Pruning the Common Lilac
Lilacs require good air circulation to deter certain diseases. Pruning can achieve this, as well as help to maintain the shape, size, and general health of the plant. Common lilacs can reach anywhere from 8 to 20 feet tall and 6 to 12 feet wide, depending on which variety you plant. They generally grow in round, oval, and irregular shapes.
These plants typically bloom for three to four weeks in late spring, though this can vary depending on the variety. The ideal time to prune is just after the blooming period is over. Lilacs bloom on the previous year’s growth, so you want to give a plant plenty of time during the season to grow and set buds.
Lilacs fall under the general guideline to prune a third of the shrub each growing season. Take off any dead or diseased wood, as well as the spent flowers. Also, remove stems that are thicker than two inches in diameter to prevent the plant from becoming too tall. And prune the remaining stems to create the shape you desire.

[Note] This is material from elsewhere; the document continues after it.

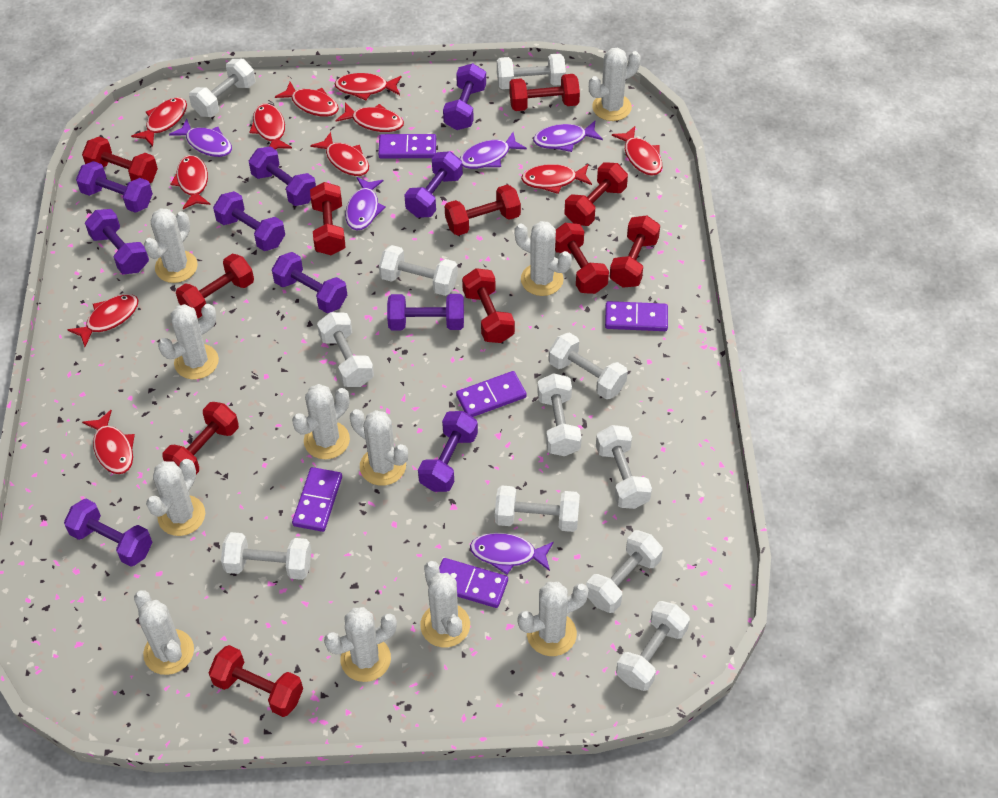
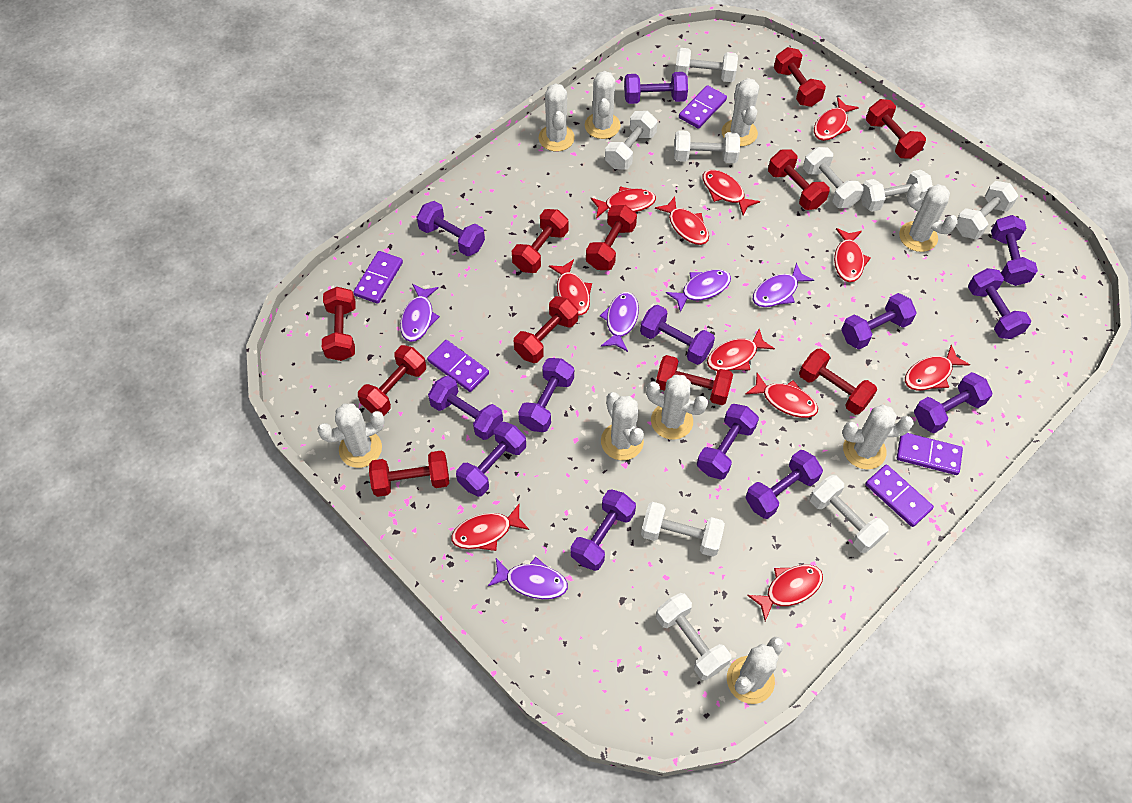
purple dumbbell: 10 -> 13
white cactus: 11 -> 9
white dumbbell: 11 -> 9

Click Play to Learn How to Prune Lilacs
Pests and Diseases
Lilacs can fall prey to several pests and diseases, though certain varieties are more hardy than others. Potential threats include:
Common lilac pests:
- Aphids (Aphididae family)
- Citrus nematode (Tylenchulus semipenetrans)

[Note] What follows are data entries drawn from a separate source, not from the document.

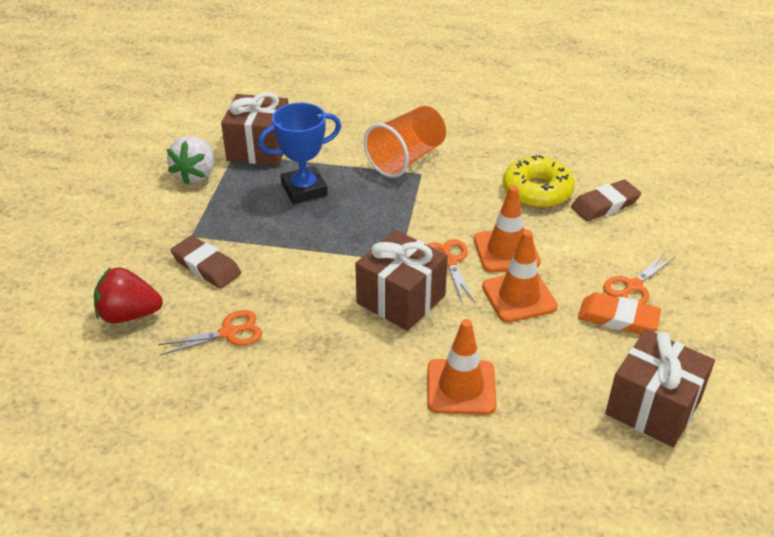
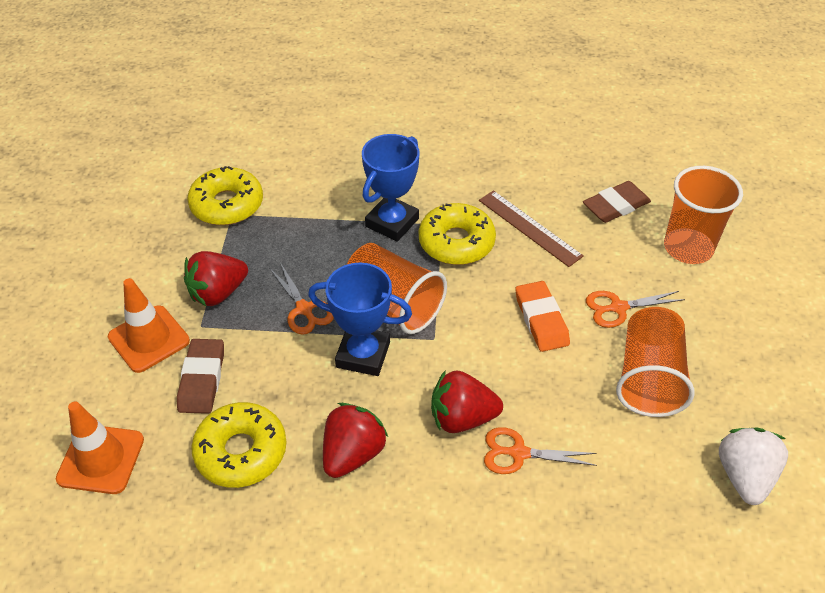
blue trophy: 1 -> 2
brown gift: 3 -> 0
brown ruler: 0 -> 1
orange cup: 1 -> 3
orange traffic cone: 3 -> 2
red strawberry: 1 -> 3
yellow donut: 1 -> 3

- European fruit lecanium (Parthenolecanium corni)
- Fuller rose beetle (Asynonychus godmani)
- Ground mealybug (Rhizoecus kondonis)
- Lilac borer (Podosesia syringe)
- Mice (Murinae subfamily)
- Oystershell scale (Lepidosaphes ulmi)
- Voles (Arvicolinae subfamily)
Common lilac diseases:
- Armillaria root rot (Armillaria mellea)

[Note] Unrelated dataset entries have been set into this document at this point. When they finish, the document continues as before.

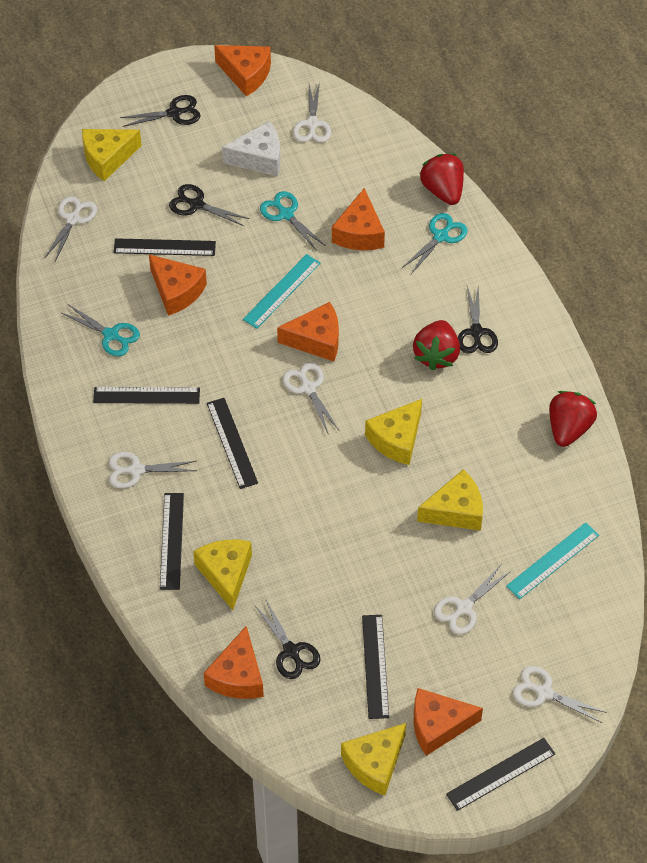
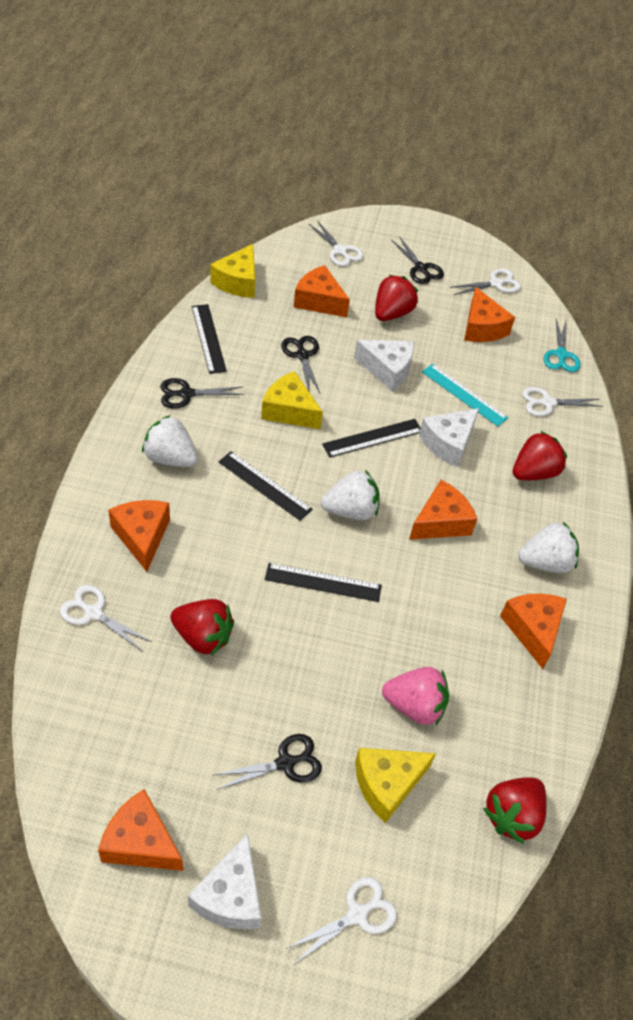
black ruler: 6 -> 4
pink strawberry: 0 -> 1
red strawberry: 3 -> 4
turquoise ruler: 2 -> 1
turquoise scissors: 3 -> 1
white cheese: 1 -> 3
white scissors: 6 -> 5
white strawberry: 0 -> 3
yellow cheese: 5 -> 3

- Bacterial blight or canker (Pseudomonas syringae pv. syringae)
- Botryosphaeria spp. (causes fungal dieback)
- Botrytis blight (Botrytis cinerea)
- Gray mold
- Nectria spp. (causes fungal dieback)
- Phomopsis spp. (causes fungal dieback)
- Phytophthora spp. (causes fungal dieback)
- Powdery mildew (especially prevalent in common lilacs)
- Tubercularia spp. (causes fungal dieback)
- Verticillium wilt (Verticillium spp.)
The best defense against these pests and diseases is to provide your lilac with optimal growing conditions. Check your plant regularly for problems, and treat or cut off diseased areas as soon as you spot them.
Landscape Design for the Common Lilac
Lilacs can be a wonderful addition to your landscape, and there are hundreds of lilac varieties available in an array of colors, including:
- 'Andenken an Ludwig Spaeth' (purple)
- 'Belle de Nancy' (double pink)
- 'Krasavitsa Moskvy' (pale pink)
- 'Leon Gambetta' (double purple)
- 'Miss Ellen Willmott' (double white)
- 'Mme. Lemoine' (double white)
- 'Primrose' (yellow)
- 'Wedgwood Blue' (blue)
- 'Wonderblue' (sky blue)
- 'Yankee Doodle' (purple)
Often used as a specimen plant, lilacs are commonly used as screens and hedges. Dwarf lilacs, which generally reach around three to four feet tall, are great for small gardens and can even be grown in containers. Liacs can attract bees, birds, butterflies, and other pollinators to your garden.
If you plant multiple varieties of lilacs in your garden, consider selecting those that bloom at different times. This way, you might be able to enjoy six weeks or more of blooms throughout the spring. Many gardeners prefer to plant their lilacs near a window, patio, or pathway where they can enjoy the scent of the fragrant blooms.